LJ lives again!
Nov. 5th, 2006 12:36 am![[personal profile]](https://www.dreamwidth.org/img/silk/identity/user.png)
So, I keep seeing Georgette Heyer mentioned as an influence on Swordspoint, and I want to read some of her books, but apparently she wrote, like, fifty, and I have no idea where to start. Does anyone have recommendations for ones that are particularly relevant/well-written?
Any other book recommendations, by the way, are also welcome. And I know, I know, asking for such general recommendations tends to get me few responses, because it's so wide open that it actually stymies thought instead of encouraging it, but I can't think of a genre I want at the moment, other than "good". Um. Epic fantasy with interesting relationships always gets bonus points from me?
Any other book recommendations, by the way, are also welcome. And I know, I know, asking for such general recommendations tends to get me few responses, because it's so wide open that it actually stymies thought instead of encouraging it, but I can't think of a genre I want at the moment, other than "good". Um. Epic fantasy with interesting relationships always gets bonus points from me?
Re: Lymond
Date: 2006-11-05 09:59 pm (UTC)Well, yes. But the fact that people like different things and can enjoy the same work for different reasons is precisely what makes it potentially interesting to talk about -- as long as you can avoid the ugly thing where people take disagreement or differing reactions as assaults on their own taste and judgment. I know that not everybody shares my obsessive urge to dissect these things, and to try to figure out what something like a novel or a picture look like to people whose minds and tastes are wildly different from mine, and I do try not to inflict it on people who'll hate it.

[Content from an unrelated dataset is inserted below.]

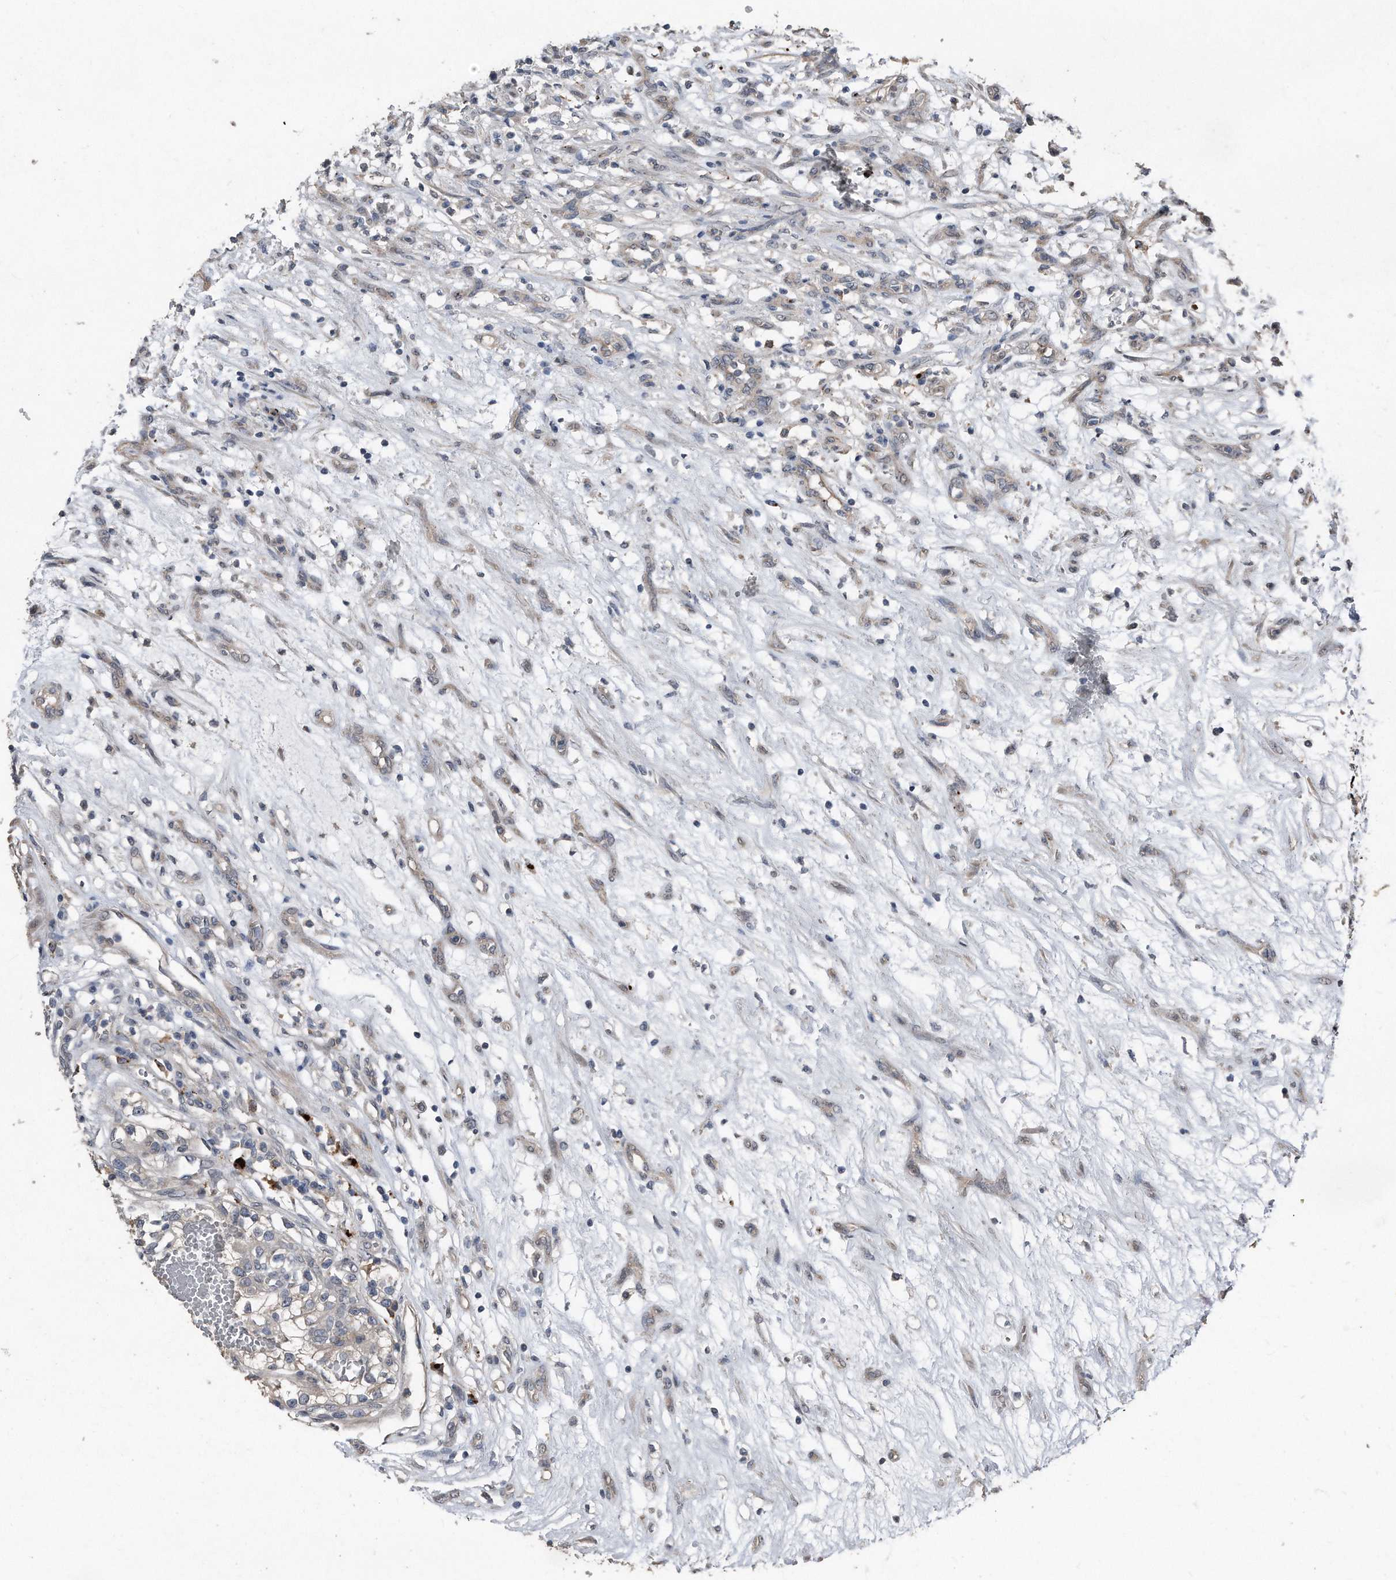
{"staining": {"intensity": "weak", "quantity": "25%-75%", "location": "cytoplasmic/membranous"}, "tissue": "renal cancer", "cell_type": "Tumor cells", "image_type": "cancer", "snomed": [{"axis": "morphology", "description": "Adenocarcinoma, NOS"}, {"axis": "topography", "description": "Kidney"}], "caption": "This image exhibits immunohistochemistry (IHC) staining of human renal adenocarcinoma, with low weak cytoplasmic/membranous expression in approximately 25%-75% of tumor cells.", "gene": "ANKRD10", "patient": {"sex": "female", "age": 57}}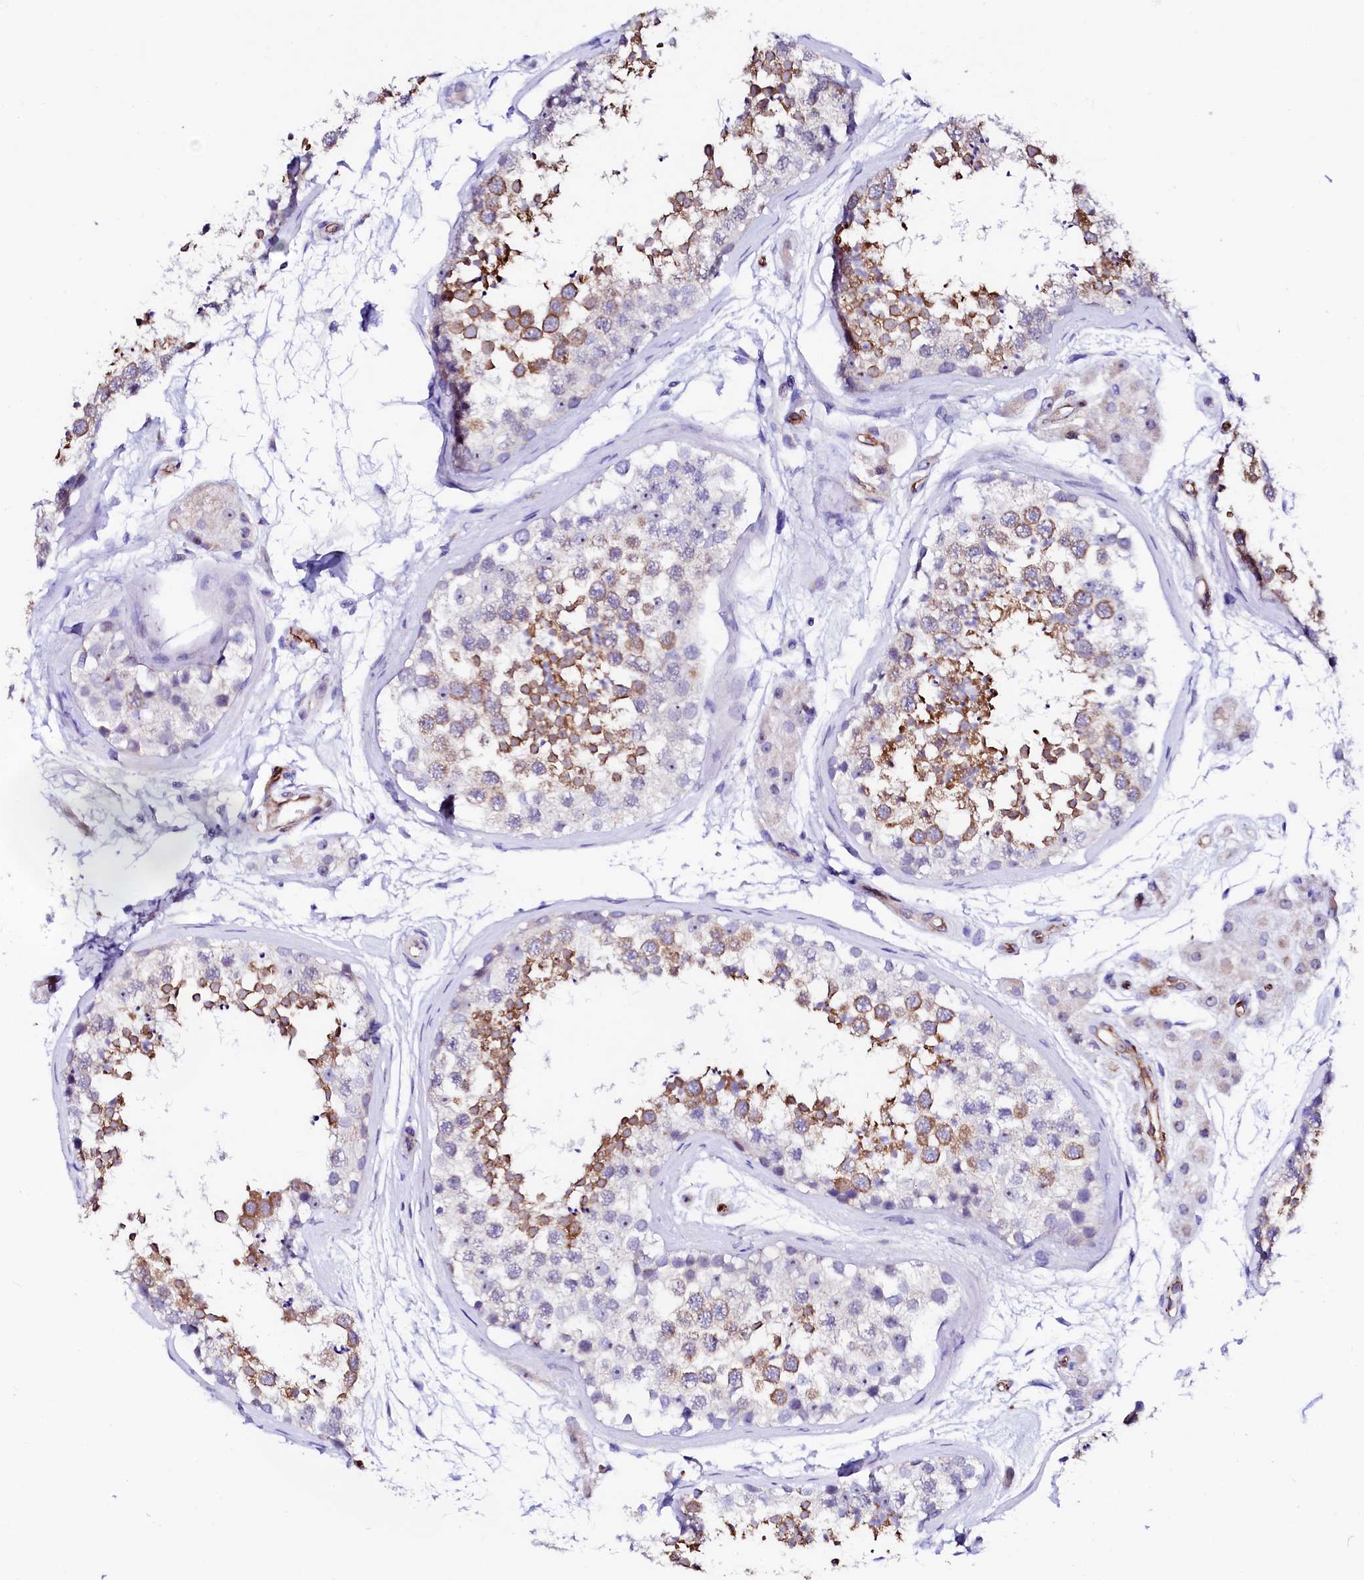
{"staining": {"intensity": "moderate", "quantity": "25%-75%", "location": "cytoplasmic/membranous"}, "tissue": "testis", "cell_type": "Cells in seminiferous ducts", "image_type": "normal", "snomed": [{"axis": "morphology", "description": "Normal tissue, NOS"}, {"axis": "topography", "description": "Testis"}], "caption": "Immunohistochemistry of normal testis demonstrates medium levels of moderate cytoplasmic/membranous expression in about 25%-75% of cells in seminiferous ducts. The protein is shown in brown color, while the nuclei are stained blue.", "gene": "SFR1", "patient": {"sex": "male", "age": 56}}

But I always want to know. I mean, I live inside my own head. I already know what it looks like from in here. How other people see it is so much more interesting . . .
Re: Lymond
Date: 2006-11-05 10:08 pm (UTC)I didn't mind all the confusing details of people's relationships and alliances and networks so much- I was annoyed that every character seemed to have at least five names, which they used interchangeably and without explanation- but since I've already mentioned by fondness for epic fantasy, I'm used to huge cast lists with incredibly complex interworkings, so I didn't mind having to spend time figuring out who was who.
I didn't like Lymond, though. He was such an asshole, and I know, I know: which of my favorite characters aren't assholes? But he seemed so smug and self-centered in his cynicism, as though on some level he enjoyed the terrible things which had happened to him because they gave him the excuse to act exactly as mistreated and unloved as he'd always secretly known he was. He wasn't broken so much as indulging in misery, and I only enjoy watching people be cruel if they have a reason for doing it beyond spite.
Re: Lymond
Date: 2006-11-05 10:57 pm (UTC)Oooh, yes. That was pretty much the reaction most of my friends had to the books on first read. So much so that by the end of the third book -- no, I'm not going to give details, I suppose that would be too spoiler-y of me. Let's just say that by the time the villain has the opportunity to do it, everyone I knew was only dying for him to beat Lymond to a bloody pulp, on the grounds that it was about time someone got to do it.
I hadn't read broadly enough at the time to diagnose it as I would now, but these days I'm inclined to think that the Lymond problem is that he's an angst-flavored Mary Sue. It's not just that he's prettier than everyone and smarter than everyone; it's that everyone he ever meets instantly becomes obsessed with him, and that the narrative suggests to us that we're supposed to love, admire, and envy him as blindly and obsessively as all the characters do. It's not terribly attractive, as attitudes go.
And yet, this would not stop me from saying that it might well be worth giving the next volume, or the one after that, a try. The books have a lot of strengths: Dunnett's gift for pure storytelling really comes out in the next book, her feel for politics is sophisticated and interesting -- she gives you the feeling that her people are grown-ups, and that the world is a big and complicated place, which many writers can't quite manage -- and while she's not really trying for historical accuracy in terms of people's worldviews and psychology, her precision about the material aspects of her period is a beautiful thing to behold. And God, can she write dialogue when she feels like it. And her set pieces -- things like a race over rooftops at night -- are glorious things to behold, Angst-King Mary Sue or no Angst-King Mary Sue.
Ah, this brings it all back, that first-time group trip through those books. None of us ever knew, moment to moment, whether we wanted to squee over them or hurl them across the room in utter disgust.
Re: Lymond
Date: 2006-11-08 01:36 am (UTC)But if the appeal of the books is something else, I too can join in the squeeing.
Re: Lymond
Date: 2006-11-05 11:10 pm (UTC)It took me four books before I realized that "Margaret" and "Lady Erskine" (or some such set of names) were the same person.